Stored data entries
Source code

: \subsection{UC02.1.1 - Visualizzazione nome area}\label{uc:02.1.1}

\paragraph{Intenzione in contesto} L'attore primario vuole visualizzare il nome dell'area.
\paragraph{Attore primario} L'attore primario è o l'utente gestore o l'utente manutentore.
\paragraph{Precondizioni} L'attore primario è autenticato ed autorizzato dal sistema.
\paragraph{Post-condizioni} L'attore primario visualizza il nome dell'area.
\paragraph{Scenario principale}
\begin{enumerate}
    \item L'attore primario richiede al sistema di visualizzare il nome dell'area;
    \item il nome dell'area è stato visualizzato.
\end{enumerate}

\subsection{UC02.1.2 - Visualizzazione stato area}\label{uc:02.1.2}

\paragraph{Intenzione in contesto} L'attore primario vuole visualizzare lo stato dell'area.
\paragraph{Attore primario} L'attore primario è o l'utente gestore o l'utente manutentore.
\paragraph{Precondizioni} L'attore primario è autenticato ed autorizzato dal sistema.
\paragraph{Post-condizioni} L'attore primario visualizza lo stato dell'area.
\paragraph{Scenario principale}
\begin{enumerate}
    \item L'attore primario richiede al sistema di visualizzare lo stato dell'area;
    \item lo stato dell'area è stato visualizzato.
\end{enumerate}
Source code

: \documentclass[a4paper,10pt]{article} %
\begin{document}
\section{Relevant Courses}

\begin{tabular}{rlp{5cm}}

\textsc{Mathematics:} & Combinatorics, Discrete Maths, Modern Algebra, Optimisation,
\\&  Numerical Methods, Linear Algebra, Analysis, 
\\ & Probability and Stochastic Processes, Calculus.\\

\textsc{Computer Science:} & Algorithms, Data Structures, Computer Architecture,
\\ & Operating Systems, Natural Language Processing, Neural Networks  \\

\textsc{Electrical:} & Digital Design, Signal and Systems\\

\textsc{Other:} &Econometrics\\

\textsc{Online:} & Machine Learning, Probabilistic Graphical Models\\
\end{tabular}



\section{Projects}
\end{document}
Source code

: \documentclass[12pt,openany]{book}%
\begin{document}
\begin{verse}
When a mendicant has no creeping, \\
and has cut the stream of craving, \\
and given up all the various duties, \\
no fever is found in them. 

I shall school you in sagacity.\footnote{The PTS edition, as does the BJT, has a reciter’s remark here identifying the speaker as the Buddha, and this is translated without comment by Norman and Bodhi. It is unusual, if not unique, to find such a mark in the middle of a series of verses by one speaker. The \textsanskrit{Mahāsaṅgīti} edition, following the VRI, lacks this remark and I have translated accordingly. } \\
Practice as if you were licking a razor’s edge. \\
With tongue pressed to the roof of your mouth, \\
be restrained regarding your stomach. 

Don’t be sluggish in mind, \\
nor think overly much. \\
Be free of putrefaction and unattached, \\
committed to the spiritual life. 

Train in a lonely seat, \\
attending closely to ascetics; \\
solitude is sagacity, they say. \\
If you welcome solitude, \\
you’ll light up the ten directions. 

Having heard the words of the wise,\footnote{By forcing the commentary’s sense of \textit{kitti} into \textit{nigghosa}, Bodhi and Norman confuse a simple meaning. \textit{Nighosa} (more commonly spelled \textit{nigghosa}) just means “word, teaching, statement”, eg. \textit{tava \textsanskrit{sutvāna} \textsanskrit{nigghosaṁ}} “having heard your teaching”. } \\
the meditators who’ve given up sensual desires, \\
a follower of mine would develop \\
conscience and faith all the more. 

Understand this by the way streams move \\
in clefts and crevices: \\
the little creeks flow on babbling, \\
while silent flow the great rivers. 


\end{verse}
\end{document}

## Exercise requirements
Count every line of the records above in which the string "visualizzato" appears. The number alone is to be given.

## Finished exercise
2